Opened 8 years ago

Last modified 8 years ago

#811 assigned enhancement

Optimize cmap hdf5 format read speed for light microscopy data

Reported by: Tom Goddard Owned by: Tom Goddard
Priority: major Milestone:
Component: Volume Data Version:
Keywords: Cc:
Blocked By: Blocking:
Notify when closed: Platform: all
Project: ChimeraX

Description

The Chimera map format (*.cmap) HDF5 seems to be slow reading subsampled copies of images. For example, using 2048 x 1889 x 1999 8-bit ratbrain.cmap and reading the step 2 subsampled copy (921 Mbytes), takes about 22 seconds, while reading the step 2 version in MRC format takes about 9 seconds. This may be because the cmap 3d arrays are fragmented across the disk because the code that writes them writes a slab of planes at a time for all resolutions. So the highest resolution slab chunks in the HDF5 chunked array are probably interleaved on disk with the step 2 resolution chunks.

Important to get the fastest possible read speed for light microscopy data sets that are many Gbytes. Try writing each resolution completely without interleaving. Try larger chunk size (currently using tiny 64 Kbytes).

Change History (1)

comment:1 by Tom Goddard, 8 years ago

Timings for reading step 2 ratbrain data (1024 x 943 x 999, 921 Mbytes). Not including display time. Used "sudo purge" on Mac OS between tests to clear disk cache.

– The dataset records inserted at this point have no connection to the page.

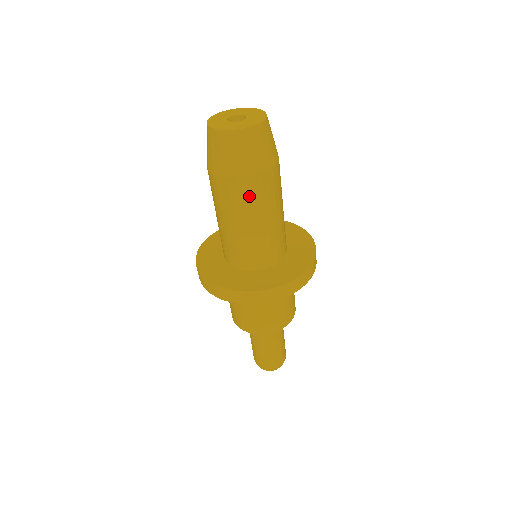
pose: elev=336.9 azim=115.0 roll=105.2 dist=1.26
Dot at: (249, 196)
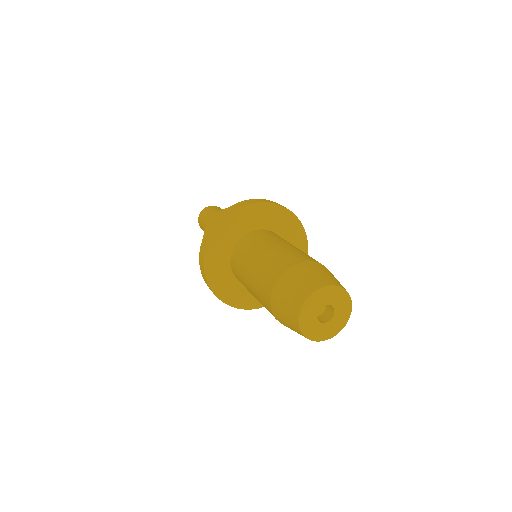
Dot at: occluded
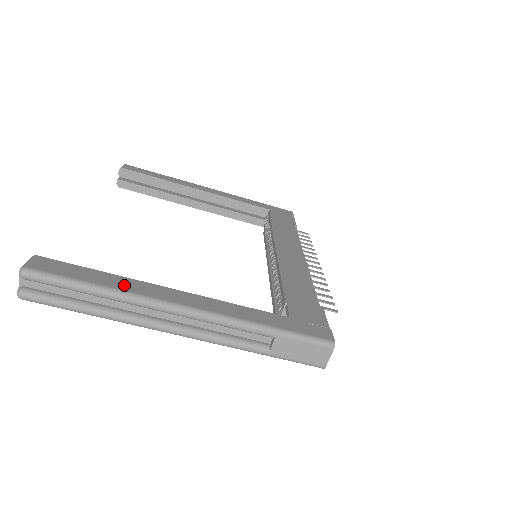
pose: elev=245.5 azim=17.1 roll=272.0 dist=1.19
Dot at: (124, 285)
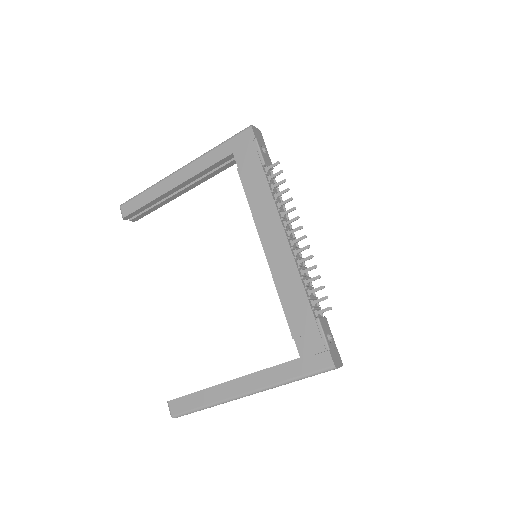
Dot at: (211, 398)
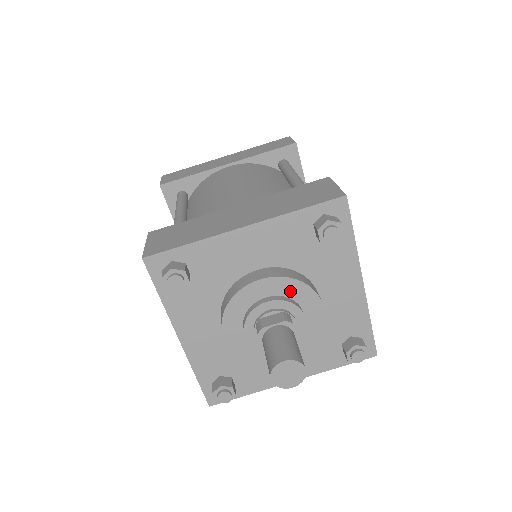
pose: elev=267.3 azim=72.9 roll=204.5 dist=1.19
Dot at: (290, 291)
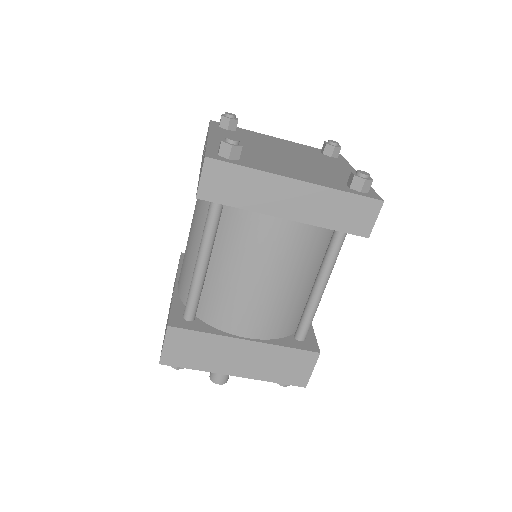
Dot at: occluded
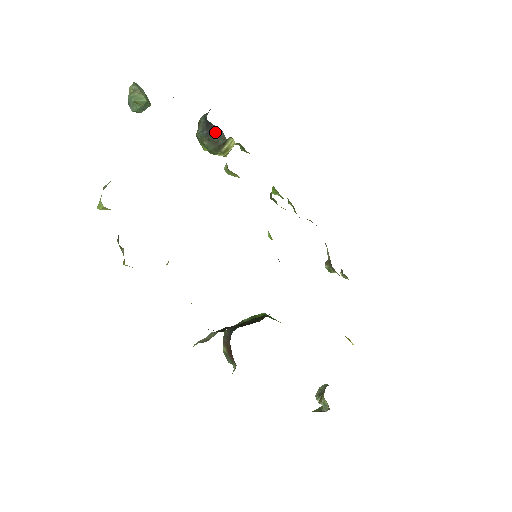
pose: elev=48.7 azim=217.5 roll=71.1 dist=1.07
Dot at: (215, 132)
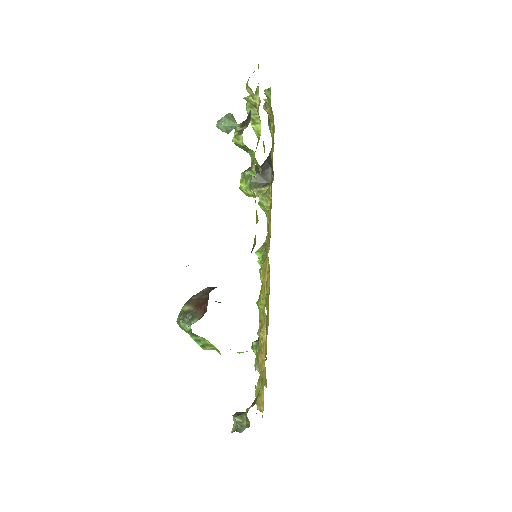
Dot at: (266, 173)
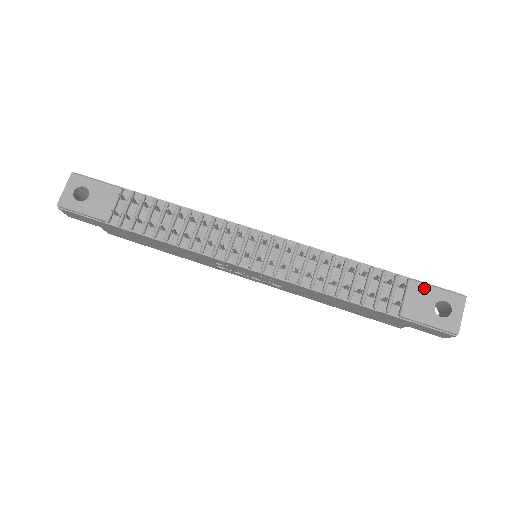
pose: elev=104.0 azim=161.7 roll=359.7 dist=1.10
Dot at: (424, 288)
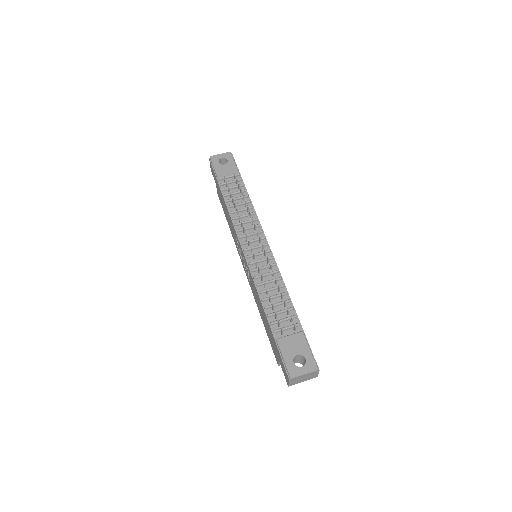
Dot at: (304, 342)
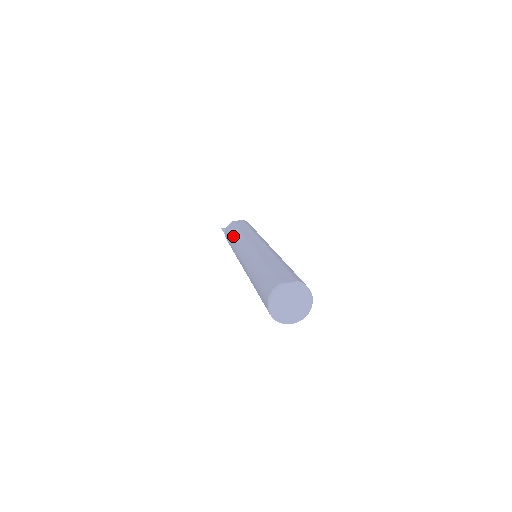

cmap file from Chimera: 21.8 sec
sequentially written subsample arrays, 64Kbyte chunk: 14.2 seconds
sequentially written subsample arrays with flush 64Kbyte chunk: 14.3 seconds
single chunked array in cmap (no subsamples, no full res), 64 Kb chunks: 10.15 seconds
sequentially written, 4 Mbyte chunks: 9.65 sec
MRC file (8-bit signed): 9.25 sec

Removing status messages every 7% saved 0.3 seconds.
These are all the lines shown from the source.